2. Set a good example. Do you break the speed limit and tailgate? Do you yell at other drivers when you’re behind the wheel? If you do these things, how can you expect your children to act differently? Start watching your own driving long before they get their license and you’ll have a much easier time convincing them to be safe drivers. Remember, actions speak louder than words.
3. Put your teenager on your policy. Rather than setting up an independent policy for your teen driver, put them on your policy as an additional driver. In this way, all the discounts applied to your policies will be passed on to them.
4. Pay your teenager to get good grades. Here’s a creative tip — find out how much you save if your teenager gets a good grade point average and pass it on to them. Usually, having a 3.0 or higher GPA will reduce your premium by 10 percent. Figure out exactly how much this saves you and give that money to your teenager. This accomplishes two things. First, it provides a direct reward for academic performance. Secondly, it motivates them to continue getting good grades.
5. Enroll them in driver education courses. Discounts are available for teens who take recognized driving classes. But call your insurance company to find out which schools are covered before paying big bucks.
6. Steer clear of sports cars. Don’t try to live vicariously through your teenager by giving them the hot car you couldn’t get in high school. Getting your teenager a safe car to drive, with the latest safety equipment, will lower your premiums. Not only will you save money on insurance, but fast driving will be less of a temptation.
7. Get their support. Don’t assume that your teenager wants to vacuum clean your wallet. Ask them for help cutting costs and point out that you will share in the savings (see rule #4). Tell them how much insurance costs and show them how this fits into the family budget. If nothing else, you will score points for treating them as adults.
8. Talk to your kids about drugs and alcohol. This is a tough subject to broach with teenagers, who think they have everything under control. But the consequences of saying nothing can be catastrophic. Take the time to lay down some guidelines in this important area.

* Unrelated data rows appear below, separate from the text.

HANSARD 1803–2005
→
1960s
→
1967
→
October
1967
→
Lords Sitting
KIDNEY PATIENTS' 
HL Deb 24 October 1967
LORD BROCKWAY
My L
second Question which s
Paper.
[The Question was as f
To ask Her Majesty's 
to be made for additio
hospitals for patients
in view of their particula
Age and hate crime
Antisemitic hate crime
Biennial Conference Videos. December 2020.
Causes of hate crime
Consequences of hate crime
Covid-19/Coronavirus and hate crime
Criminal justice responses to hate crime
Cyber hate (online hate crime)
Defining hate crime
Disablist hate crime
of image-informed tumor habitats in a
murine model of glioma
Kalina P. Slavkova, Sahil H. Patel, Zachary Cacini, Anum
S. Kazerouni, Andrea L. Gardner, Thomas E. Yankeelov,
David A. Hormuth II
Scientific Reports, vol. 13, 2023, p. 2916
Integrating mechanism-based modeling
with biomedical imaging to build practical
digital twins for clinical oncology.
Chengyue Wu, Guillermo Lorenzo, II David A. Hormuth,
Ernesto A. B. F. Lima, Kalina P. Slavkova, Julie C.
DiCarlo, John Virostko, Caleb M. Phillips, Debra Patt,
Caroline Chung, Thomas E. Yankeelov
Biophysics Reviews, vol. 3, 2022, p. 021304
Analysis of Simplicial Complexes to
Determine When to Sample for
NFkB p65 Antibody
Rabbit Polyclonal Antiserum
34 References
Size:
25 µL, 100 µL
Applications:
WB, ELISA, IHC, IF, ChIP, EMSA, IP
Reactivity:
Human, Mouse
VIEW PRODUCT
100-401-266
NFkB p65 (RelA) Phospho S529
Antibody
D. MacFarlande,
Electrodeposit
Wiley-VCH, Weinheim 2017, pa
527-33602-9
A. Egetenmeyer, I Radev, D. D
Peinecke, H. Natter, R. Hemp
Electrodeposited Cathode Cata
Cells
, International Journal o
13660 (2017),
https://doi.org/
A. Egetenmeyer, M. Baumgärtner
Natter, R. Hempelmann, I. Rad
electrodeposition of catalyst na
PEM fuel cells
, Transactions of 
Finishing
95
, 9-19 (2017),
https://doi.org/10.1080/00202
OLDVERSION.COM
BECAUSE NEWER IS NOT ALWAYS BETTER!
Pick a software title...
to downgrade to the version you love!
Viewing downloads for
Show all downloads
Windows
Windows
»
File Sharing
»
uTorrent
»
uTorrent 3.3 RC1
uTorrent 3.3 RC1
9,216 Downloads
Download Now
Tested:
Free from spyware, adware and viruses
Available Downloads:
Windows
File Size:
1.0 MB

9. Take traffic school to beat tickets. Once a ticket is on your teen’s license, it takes months to get the violation removed. Instead, encourage them to take traffic school if the judge allows it. A day spent thinking about the consequences of unsafe driving can bring rewards for years to come.

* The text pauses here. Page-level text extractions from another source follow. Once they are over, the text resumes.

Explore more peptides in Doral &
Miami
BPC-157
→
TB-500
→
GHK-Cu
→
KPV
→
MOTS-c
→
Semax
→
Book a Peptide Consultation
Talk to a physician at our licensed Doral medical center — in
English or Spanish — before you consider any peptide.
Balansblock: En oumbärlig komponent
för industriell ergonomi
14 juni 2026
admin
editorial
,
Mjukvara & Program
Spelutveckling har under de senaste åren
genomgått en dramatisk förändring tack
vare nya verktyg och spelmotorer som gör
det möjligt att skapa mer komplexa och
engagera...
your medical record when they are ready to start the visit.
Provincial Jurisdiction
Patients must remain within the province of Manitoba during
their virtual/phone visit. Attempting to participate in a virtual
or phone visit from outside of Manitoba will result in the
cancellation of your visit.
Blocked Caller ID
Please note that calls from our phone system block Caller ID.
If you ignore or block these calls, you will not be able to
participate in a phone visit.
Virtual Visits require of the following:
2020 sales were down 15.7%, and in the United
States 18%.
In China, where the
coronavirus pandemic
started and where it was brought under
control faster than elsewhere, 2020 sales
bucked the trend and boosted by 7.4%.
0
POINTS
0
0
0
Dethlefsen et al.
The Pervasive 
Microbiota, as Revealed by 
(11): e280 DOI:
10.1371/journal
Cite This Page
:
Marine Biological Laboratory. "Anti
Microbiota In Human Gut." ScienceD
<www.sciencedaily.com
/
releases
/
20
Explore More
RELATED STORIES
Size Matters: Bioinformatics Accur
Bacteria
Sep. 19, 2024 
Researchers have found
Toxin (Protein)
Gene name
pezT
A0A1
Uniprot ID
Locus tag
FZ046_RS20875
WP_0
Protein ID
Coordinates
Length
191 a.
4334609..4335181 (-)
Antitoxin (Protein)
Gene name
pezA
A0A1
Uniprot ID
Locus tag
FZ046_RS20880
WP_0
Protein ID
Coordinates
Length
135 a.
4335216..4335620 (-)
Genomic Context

10. Ride with your teenager. Your teenager was a safe driver last year when he or she got a license. But what’s happened since then? Let your son or daughter take the wheel while you sit back and relax in the passenger seat. If you see them doing something that breaks rules or seems unsafe, point this out in a diplomatic way. If they are doing a good job driving, praise them for their efforts.
If you follow the above suggestions, you will find that you can make it through the teenage years safely. It just takes cooperation and understanding from both sides of the generation gap.